■ BRANO DI TESTO
════════════════

Secondo la “Vita Sancti Paterniani” del codice Nonantolano (manoscritto del XII secolo conservato presso l’archivio del Capitolo), il Santo morì in questo luogo (360 circa) dopo aver retto la chiesa fanese per quarantadue anni.

Successivamente sul suo sepolcro si edificò una basilica più volte ricostruita e all’ottavo secolo risalirebbe la fondazione dell’abbazia benedettina.

Nel 1479 il monastero passò ai Canonici Regolari di San Salvatore, i quali già dal terzo decennio del ‘500 avviarono sull’area della chiesa di San Nicolò e di alcune abitazioni i lavori dell’attuale complesso conventuale, (per i quali i documenti d’archivio ricordano Magister Stefanus Martini e Magister Petrus Antonii di Como).

Nel 1551 fu traslato il corpo di San Paterniano dalla chiesa extraurbana alla cappella dedicata al Santo, posta in fondo alla navata laterale destra, mentre nel 1558 si celebrò la consacrazione della chiesa. L’esterno dell’edificio non venne mai ultimato con il rivestimento in pietra e ad ornamento della facciata fu eseguito solo il bel portale di derivazione michelangiolesca del veneziano Jacopo Bambagiani (1573).

I Canonici Regolari di San Salvatore tennero il monastero fino al 1860 e solo in questo secolo è passato ai padri Cappuccini.

All’interno si trovano dipinti di Alessandro Tiarini, Giambattista Ragazzini, Claudio Ridolfi, un’opera attribuita al Cavalier d’Arpino, un Crocifisso ligneo del napoletano Giacomo Colombo. Nella cappella di San Paterniano il ciclo di dipinti realizzati da Carlo Bononi e Sebastiano Ceccarini racconta la vita del Santo, mentre l’affesco della cupoletta più interna è opera di Antonio Viviani detto il Sordo.

════════════════

■ DATI ESTRATTI

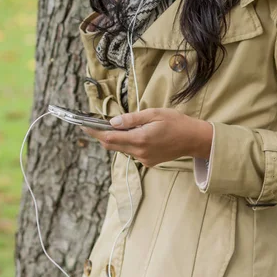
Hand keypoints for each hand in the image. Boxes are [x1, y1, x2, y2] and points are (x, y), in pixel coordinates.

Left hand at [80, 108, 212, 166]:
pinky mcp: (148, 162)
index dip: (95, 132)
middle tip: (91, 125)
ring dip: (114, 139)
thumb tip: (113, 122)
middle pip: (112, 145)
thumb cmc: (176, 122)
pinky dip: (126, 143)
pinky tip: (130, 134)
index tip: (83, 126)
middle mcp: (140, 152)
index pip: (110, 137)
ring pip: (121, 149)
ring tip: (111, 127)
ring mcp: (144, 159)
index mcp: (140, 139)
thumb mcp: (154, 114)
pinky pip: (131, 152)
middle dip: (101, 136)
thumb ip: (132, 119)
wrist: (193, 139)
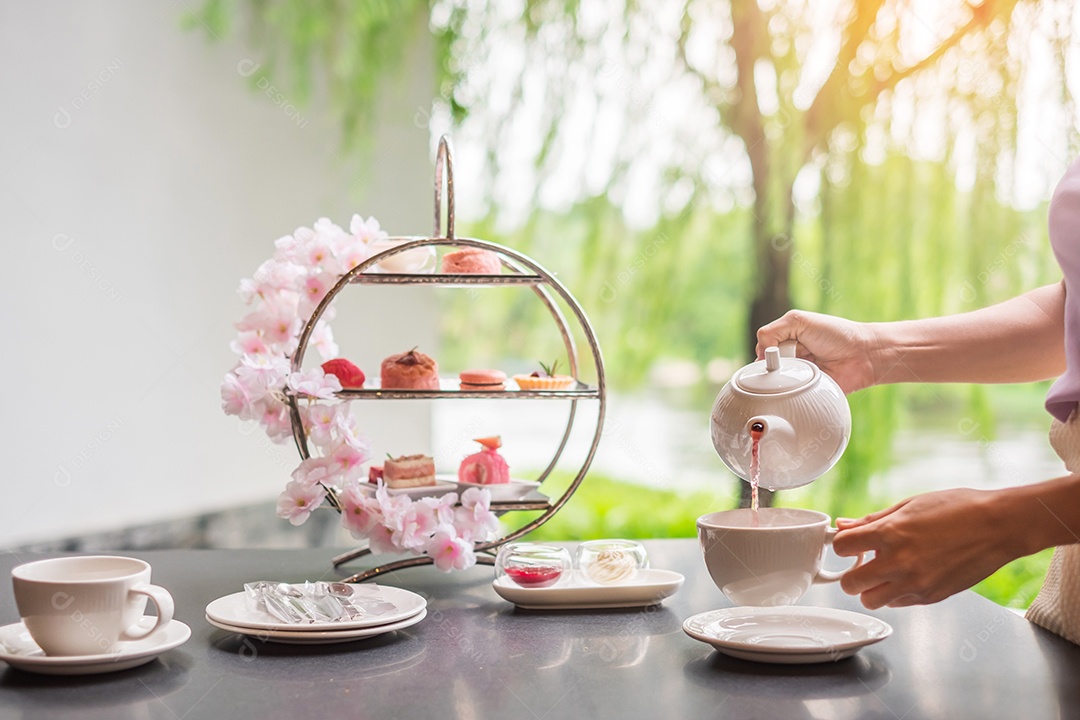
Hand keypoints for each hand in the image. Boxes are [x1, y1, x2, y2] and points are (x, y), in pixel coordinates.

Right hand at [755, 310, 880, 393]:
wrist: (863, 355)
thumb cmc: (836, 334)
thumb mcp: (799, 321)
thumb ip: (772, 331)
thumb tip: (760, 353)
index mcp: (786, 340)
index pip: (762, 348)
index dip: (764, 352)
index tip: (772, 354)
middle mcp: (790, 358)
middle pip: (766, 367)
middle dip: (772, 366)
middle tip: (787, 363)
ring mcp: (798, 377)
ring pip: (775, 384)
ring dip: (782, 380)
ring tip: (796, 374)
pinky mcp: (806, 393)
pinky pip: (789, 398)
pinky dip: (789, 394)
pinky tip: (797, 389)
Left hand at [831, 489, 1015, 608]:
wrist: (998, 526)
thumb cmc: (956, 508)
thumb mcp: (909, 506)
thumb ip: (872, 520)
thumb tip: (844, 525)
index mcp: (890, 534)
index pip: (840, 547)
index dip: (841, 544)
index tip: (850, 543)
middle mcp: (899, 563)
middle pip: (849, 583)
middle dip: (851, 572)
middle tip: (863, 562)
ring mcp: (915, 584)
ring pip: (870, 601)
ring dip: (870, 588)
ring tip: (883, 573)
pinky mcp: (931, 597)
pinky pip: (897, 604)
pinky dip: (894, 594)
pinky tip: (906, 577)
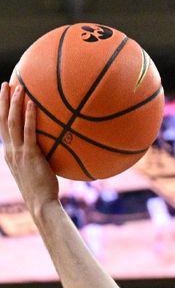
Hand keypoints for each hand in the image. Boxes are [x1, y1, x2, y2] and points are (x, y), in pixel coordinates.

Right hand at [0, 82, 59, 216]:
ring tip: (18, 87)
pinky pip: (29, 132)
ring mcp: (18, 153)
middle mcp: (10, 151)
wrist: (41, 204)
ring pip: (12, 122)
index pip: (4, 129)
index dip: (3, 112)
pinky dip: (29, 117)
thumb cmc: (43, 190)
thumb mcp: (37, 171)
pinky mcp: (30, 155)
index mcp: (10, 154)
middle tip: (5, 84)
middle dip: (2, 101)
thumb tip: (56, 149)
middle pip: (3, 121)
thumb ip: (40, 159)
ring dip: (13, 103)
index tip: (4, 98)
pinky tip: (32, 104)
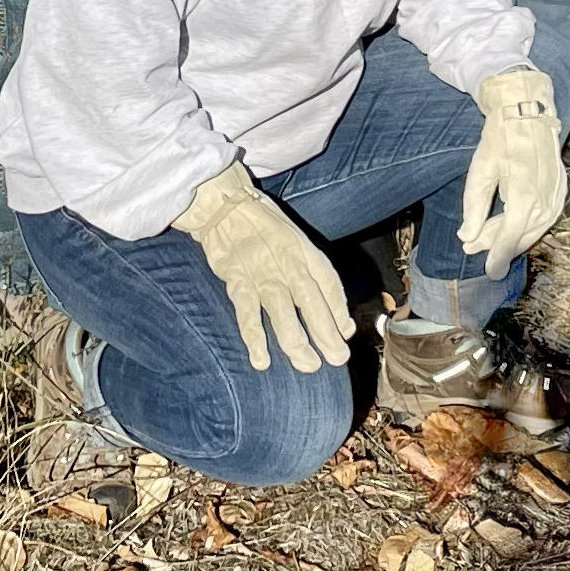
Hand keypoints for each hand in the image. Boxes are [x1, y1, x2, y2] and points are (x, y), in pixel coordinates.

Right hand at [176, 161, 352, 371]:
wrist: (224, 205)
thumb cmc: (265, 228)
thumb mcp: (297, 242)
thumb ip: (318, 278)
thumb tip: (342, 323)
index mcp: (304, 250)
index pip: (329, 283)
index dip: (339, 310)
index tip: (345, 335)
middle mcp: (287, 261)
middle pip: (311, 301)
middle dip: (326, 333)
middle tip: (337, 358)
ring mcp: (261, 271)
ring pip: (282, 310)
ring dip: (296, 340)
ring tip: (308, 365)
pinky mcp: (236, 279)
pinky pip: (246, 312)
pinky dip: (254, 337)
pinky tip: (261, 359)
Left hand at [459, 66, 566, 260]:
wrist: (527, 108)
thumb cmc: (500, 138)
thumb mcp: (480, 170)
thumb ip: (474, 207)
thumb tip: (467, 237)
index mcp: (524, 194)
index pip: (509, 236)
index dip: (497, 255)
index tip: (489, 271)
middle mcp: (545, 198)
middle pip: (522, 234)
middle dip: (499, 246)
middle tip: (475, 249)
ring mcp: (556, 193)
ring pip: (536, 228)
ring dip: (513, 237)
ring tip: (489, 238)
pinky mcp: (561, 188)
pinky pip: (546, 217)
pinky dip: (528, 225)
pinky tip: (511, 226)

════════════════

■ ELENCO ATTIVITÀ
**A.** Trascrivi dal brano sulla chiesa di San Paterniano la parte che inizia con "All’interno si trovano" e termina con "detto il Sordo.".
**B.** In che anno fu consacrata la chiesa, secondo il brano sulla chiesa di San Paterniano?

■ RISPOSTE ALLE ATTIVITÀ
**A.**
All’interno si trovano dipinti di Alessandro Tiarini, Giambattista Ragazzini, Claudio Ridolfi, un’opera attribuita al Cavalier d’Arpino, un Crocifisso ligneo del napoletano Giacomo Colombo. Nella cappella di San Paterniano il ciclo di dipinti realizzati da Carlo Bononi e Sebastiano Ceccarini racconta la vita del Santo, mentre l’affesco della cupoletta più interna è opera di Antonio Viviani detto il Sordo.

**B.** Nel 1558.